(Stored items)
□ □ □ □ □

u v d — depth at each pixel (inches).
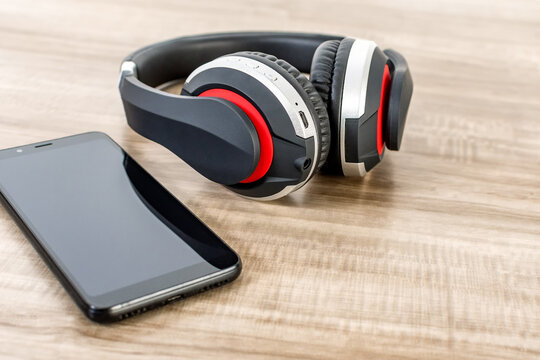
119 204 24.5
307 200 26.9
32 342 19.5
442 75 39.4
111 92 34.4
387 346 20.3
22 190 24.7
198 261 21.8
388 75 27.4
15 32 40.0
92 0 45.7
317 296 22.0
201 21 44.1
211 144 24.6
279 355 19.7
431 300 22.2
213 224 25.1
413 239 25.1
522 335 21.1
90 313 19.5
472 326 21.3
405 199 27.4
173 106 25.2
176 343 19.8
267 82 23.5
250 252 23.7
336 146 25.8
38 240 22.1
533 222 26.7
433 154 31.1
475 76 39.6
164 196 25.3
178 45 32.3
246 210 26.1
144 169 26.8
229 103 23.7
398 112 26.5
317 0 48.9
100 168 26.6
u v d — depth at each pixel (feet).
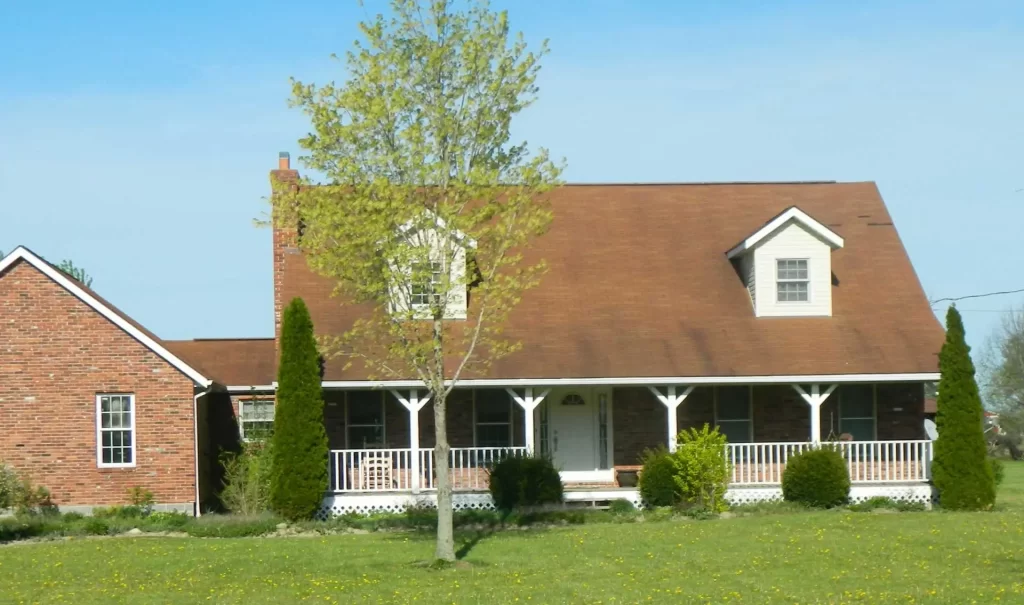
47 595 60.18
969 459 91.15
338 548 75.36
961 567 64.34
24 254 91.91
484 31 67.36
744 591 58.29
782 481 93.76
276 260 106.93
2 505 84.12
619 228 110.52
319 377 89.35
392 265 65.16
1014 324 246.88
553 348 95.50
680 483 89.56
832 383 95.25
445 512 68.90
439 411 69.15
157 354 92.79
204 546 77.00
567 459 101.71
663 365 94.17
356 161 65.82
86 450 91.86
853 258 107.45
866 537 75.31
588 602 56.08
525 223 68.39
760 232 100.37
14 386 91.81
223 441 104.17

□ □ □ □ □

** Task **
With images excluded, write the records above out again exactly.

** Response box **
u v d — depth at each pixel (inches).
119 204 24.5
307 200 26.9
32 342 19.5
442 75 39.4
111 92 34.4
387 346 20.3
22 190 24.7
198 261 21.8
388 75 27.4
15 32 40.0
92 0 45.7
317 296 22.0
201 21 44.1
211 144 24.6
279 355 19.7
431 300 22.2
213 224 25.1
413 239 25.1
522 335 21.1
90 313 19.5
472 326 21.3
405 199 27.4
173 106 25.2
176 343 19.8
267 82 23.5
250 252 23.7
336 146 25.8
38 240 22.1
533 222 26.7
433 154 31.1
475 76 39.6
164 196 25.3
178 45 32.3
246 210 26.1
144 169 26.8
229 103 23.7
398 112 26.5
317 0 48.9
100 168 26.6
u v d — depth at each pixel (feet).
47 595 60.18
969 459 91.15
338 548 75.36
961 567 64.34
24 254 91.91
484 31 67.36
744 591 58.29
782 481 93.76
276 260 106.93
2 505 84.12
619 228 110.52
319 377 89.35
392 265 65.16
1014 324 246.88
553 348 95.50
680 483 89.56
832 383 95.25
445 512 68.90
439 411 69.15
157 354 92.79
204 546 77.00
567 459 101.71
663 365 94.17
356 161 65.82
86 450 91.86
853 258 107.45
866 537 75.31
588 602 56.08
525 223 68.39
760 232 100.37
14 386 91.81
223 441 104.17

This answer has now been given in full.